Regardless, for the first time, probably ever, I’ve accessed a new way forward in my brain that doesn’t involve hurting myself.

Onward.

A stick of dynamite

“You’re a piece of shit.” The milk hits me square in the face, but I’ve jerked left in time for the cup to sail past my head. I’m lucky she’s a righty and throws at the same arc every time.

I can see V trying to melt into his chair. His arms flaccid, his gaze is so low I can’t see past his eyelashes. He’s old enough to know better than to move or speak. Steve, though…it’s strange. He didn’t react at all. I think he’s used to it. He went on eating dinner obliviously like this was any old Tuesday night.

I’m not sure when she started throwing things at me. Maybe she got tired of hurting her hand? Or maybe she didn’t want to get up? It’s kind of nice though. You know exactly how much trouble you’re in based on how much she was willing to move. Words? Just angry. Projectiles? Furious. And movement? Livid. If she started in pursuit, it was best to let her catch you. The more effort she had to exert correlated to how hard you’d be hit.

It became sport. Just how close to the line could I get. I liked the power. I got pretty decent at making her just mad enough to yell, but not angry enough that she’d hurt me. Being numb felt so claustrophobic and I was bored by it.

Her yelling made me angry. I liked the fire I felt in my chest. The lightheadedness from deluge of adrenaline. I worked on building up a tolerance to the hitting. To endure it in silence, without breaking so I’d win. I never did though. I was too weak. My heart was too fragile. I absolutely hated that about myself. I wanted so badly to revel in her hurt expression rather than crumble in the guilt. I needed the bits of love they tossed at me just as I needed water. I waited for those bits.
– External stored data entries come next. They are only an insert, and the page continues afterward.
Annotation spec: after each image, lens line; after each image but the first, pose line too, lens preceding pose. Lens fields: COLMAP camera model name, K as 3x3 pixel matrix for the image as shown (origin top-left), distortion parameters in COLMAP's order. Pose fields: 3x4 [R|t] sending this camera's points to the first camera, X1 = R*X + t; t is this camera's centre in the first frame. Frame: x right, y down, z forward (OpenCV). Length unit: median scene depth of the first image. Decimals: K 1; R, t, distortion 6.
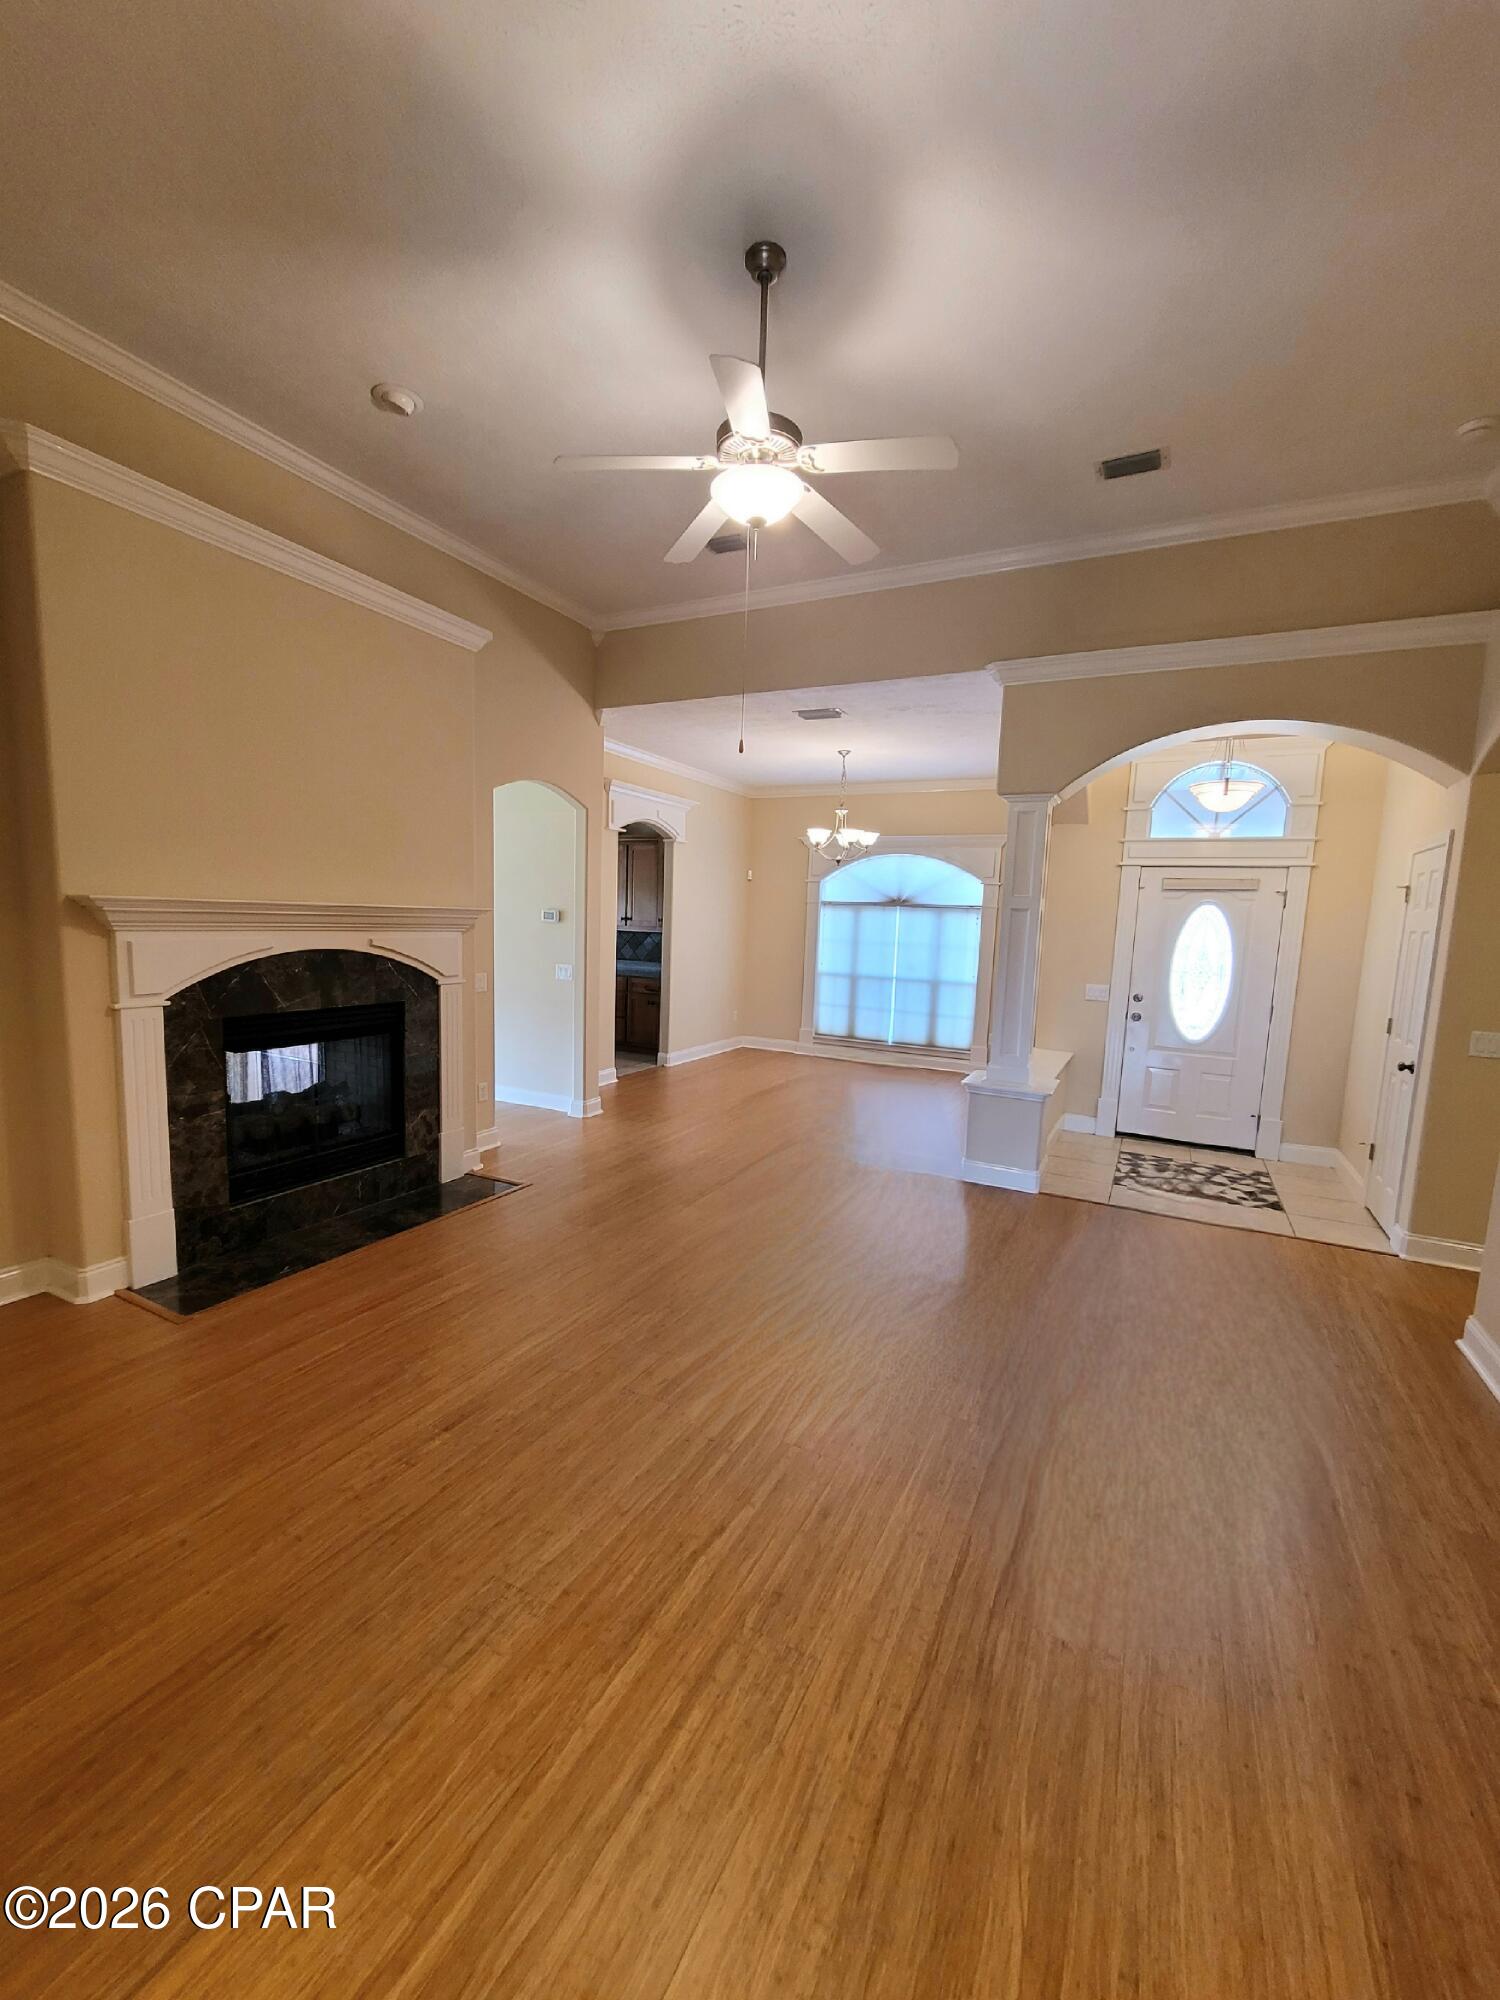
lens RADIAL K [[815.9, 0, 740.3], [0, 815.9, 1010.4], [0, 0, 1]] dist [-0.000438, -0.000056]
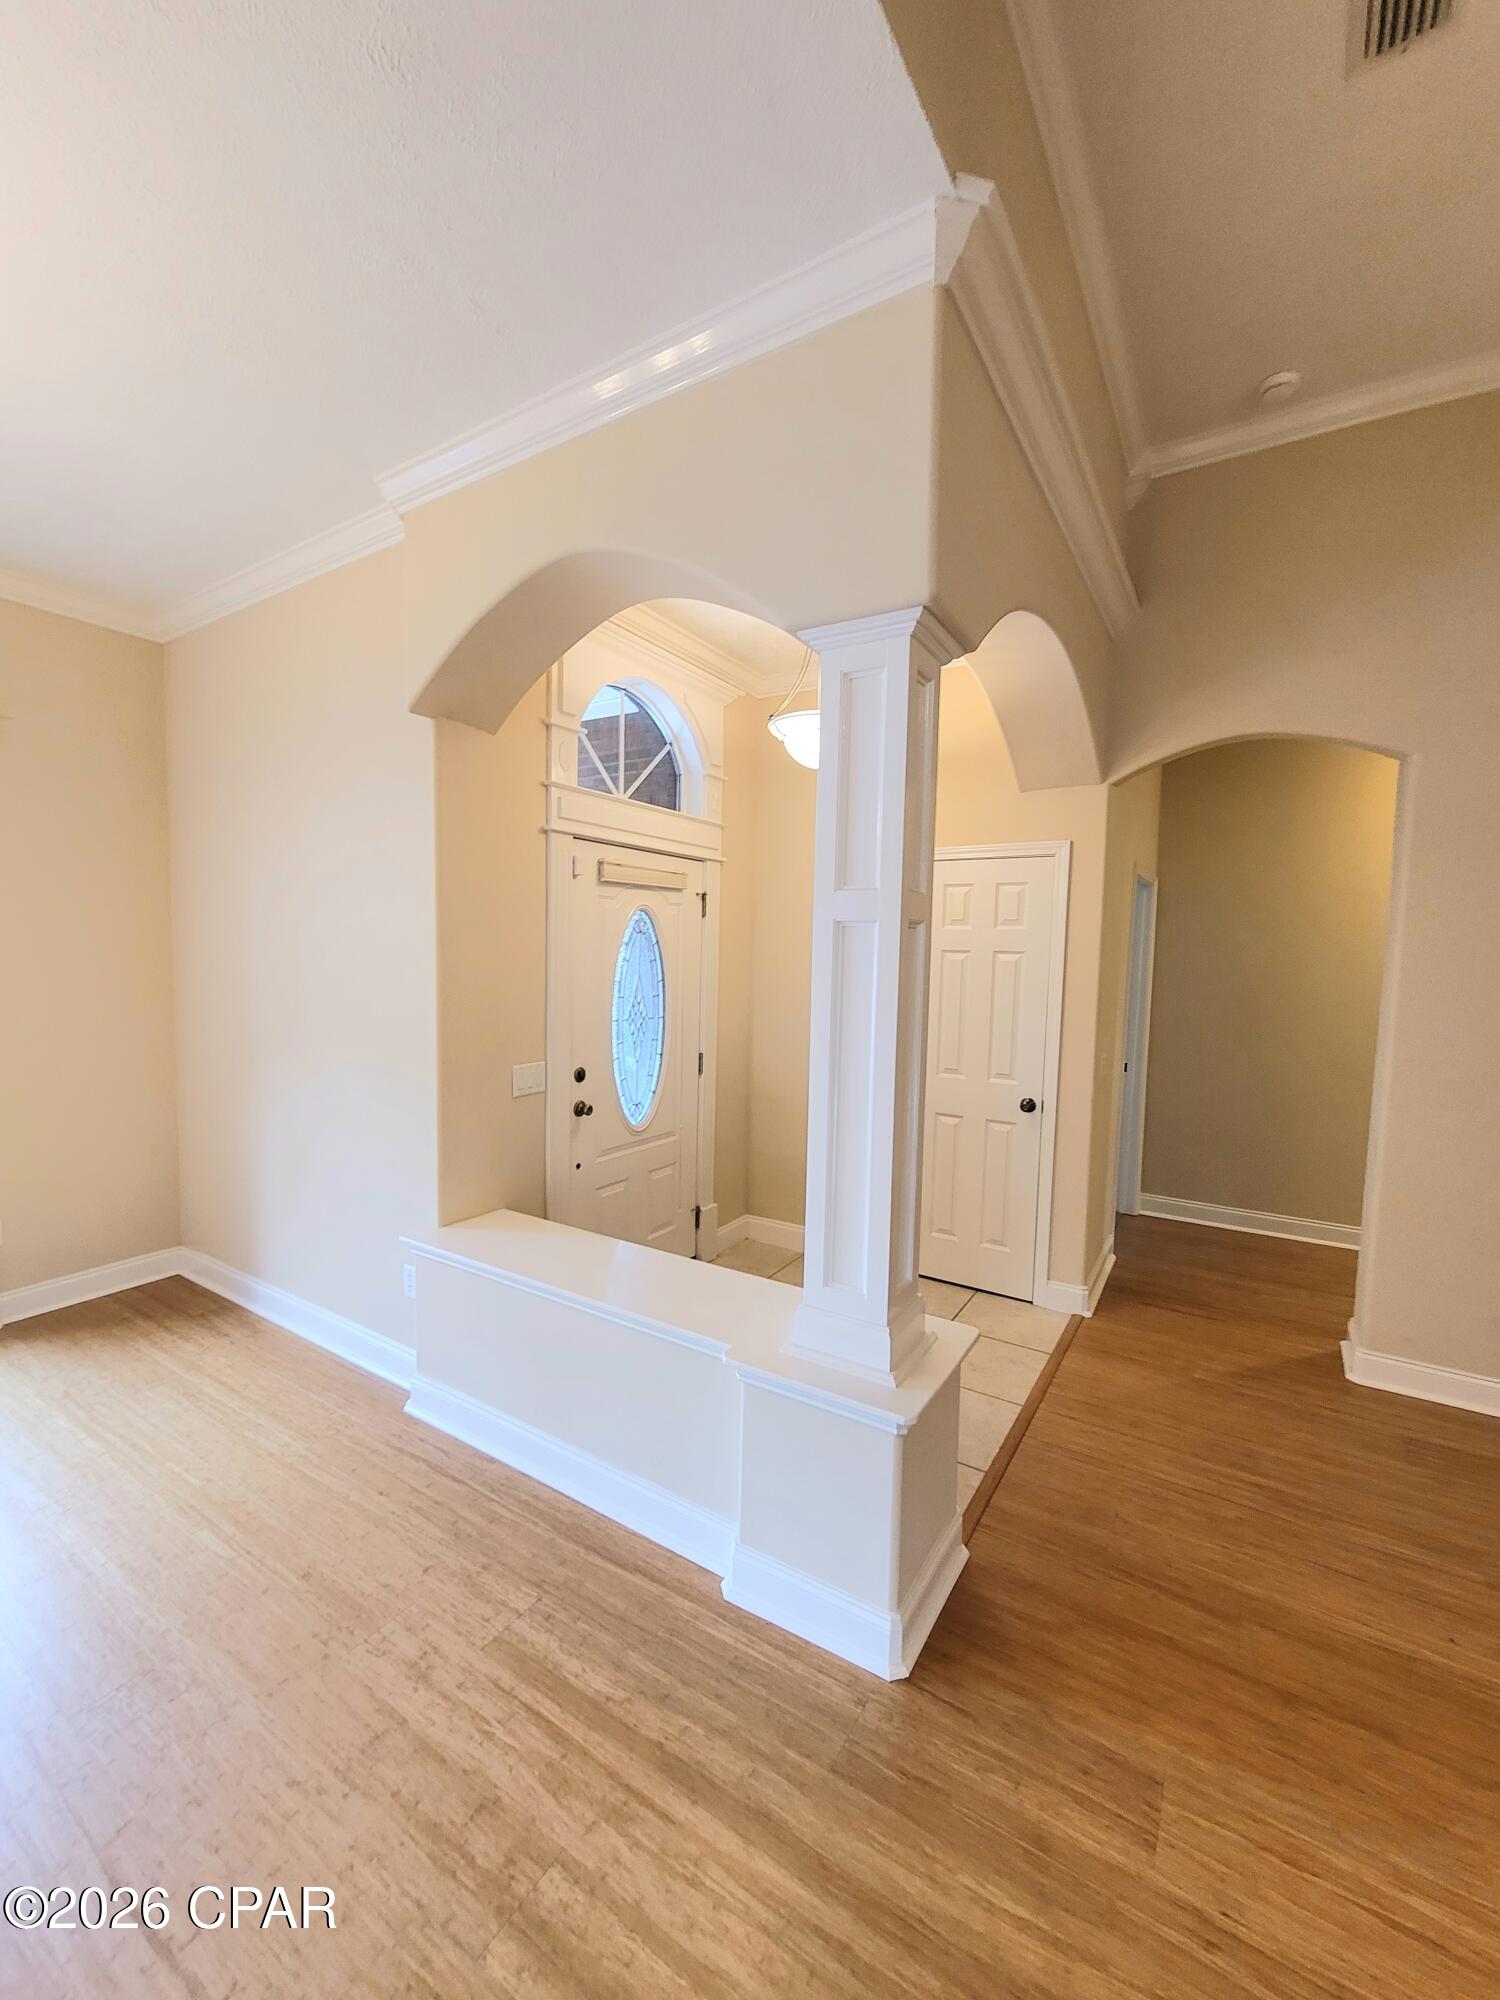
lens RADIAL K [[815.9, 0, 743.9], [0, 815.9, 1012.9], [0, 0, 1]] dist [-0.000438, -0.000056]
pose [[0.088072, -0.112307, 0.989763, -0.055193], [0.096801, 0.989886, 0.103708, -0.116102], [-0.991399, 0.086677, 0.098053, 0.931167]]
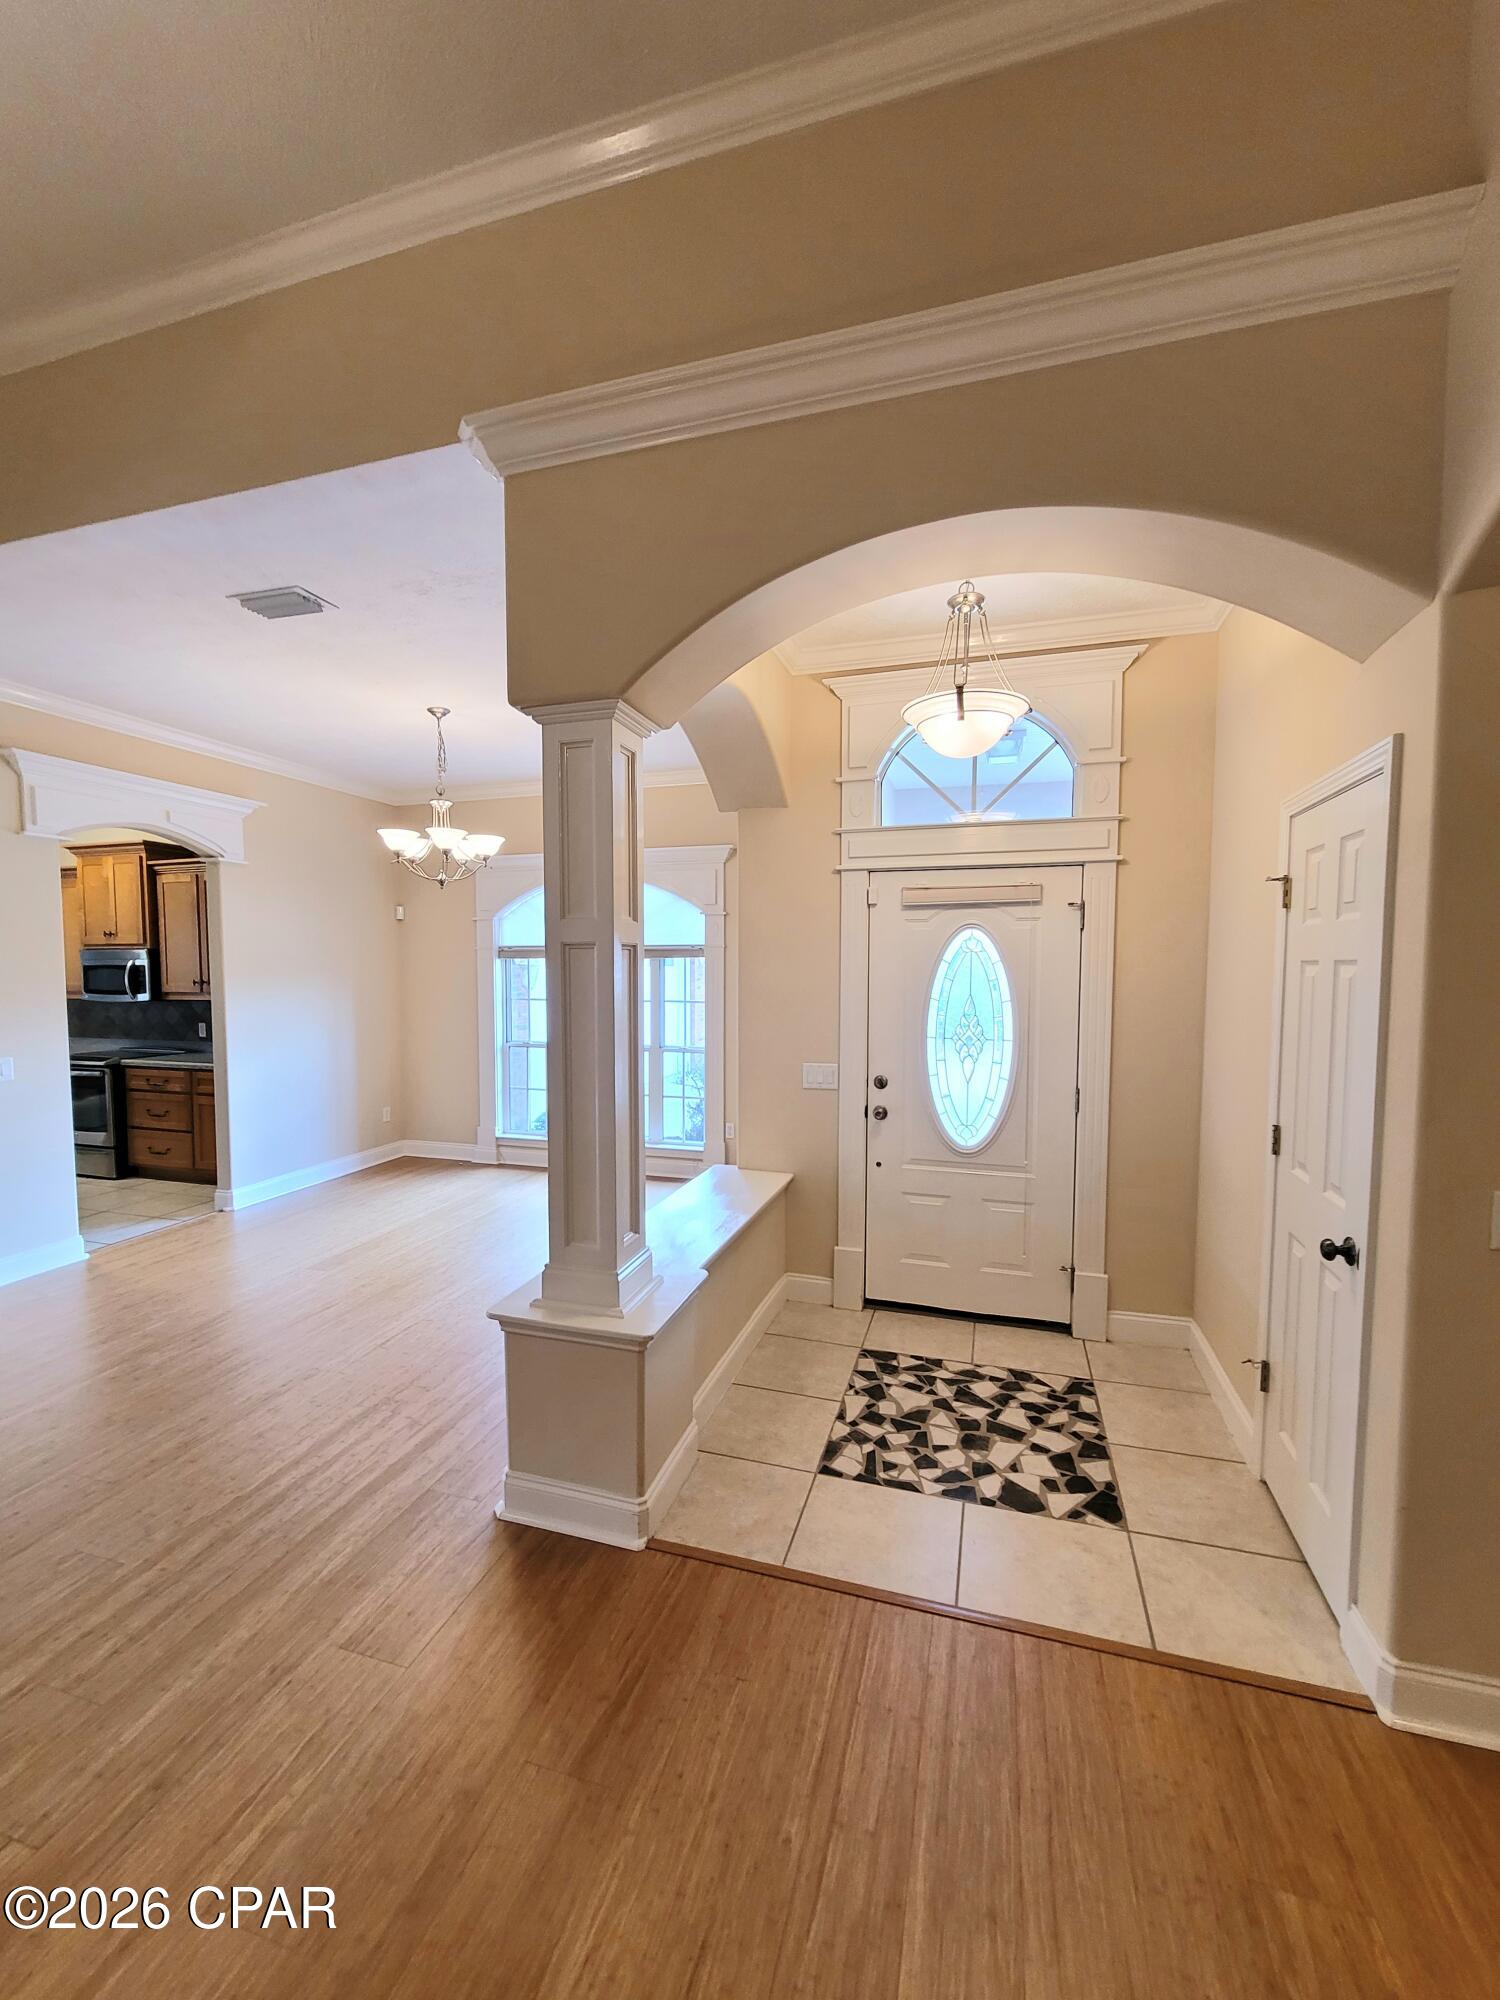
lens RADIAL K [[815.9, 0, 745.0], [0, 815.9, 1014.0], [0, 0, 1]] dist [-0.000438, -0.000056]
pose [[0.982788, -0.048701, 0.178201, 0.312254], [0.058007, 0.997191, -0.047389, -0.048643], [-0.175393, 0.056910, 0.982852, 0.455832]]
It was a struggle all the time. The bits of love had side effects though. I could not have the love without feeling all of the other feels. I could not slide the love into my heart unnoticed. The dam broke every time I added to it.

“Clean this up,” she said in disgust and walked out of the room, taking her Dr. Pepper and leaving the three of us. Milk ran down the patio door. I wonder if the lady across the street can see this. Did she hear the thunk of the glass against the window? How hard do you have to hit a patio door before it breaks? Fuck. She’d beat me if that happened.

V, who hadn’t moved, lifted his eyes to meet mine. His pathetic look only said, “Why do you do this to yourself?” It was a look that I both wanted to be comforted by and punch off of his face. I glowered at him and hissed, “What are you looking at?” He looked back down at his plate and a zap of guilt hit my chest.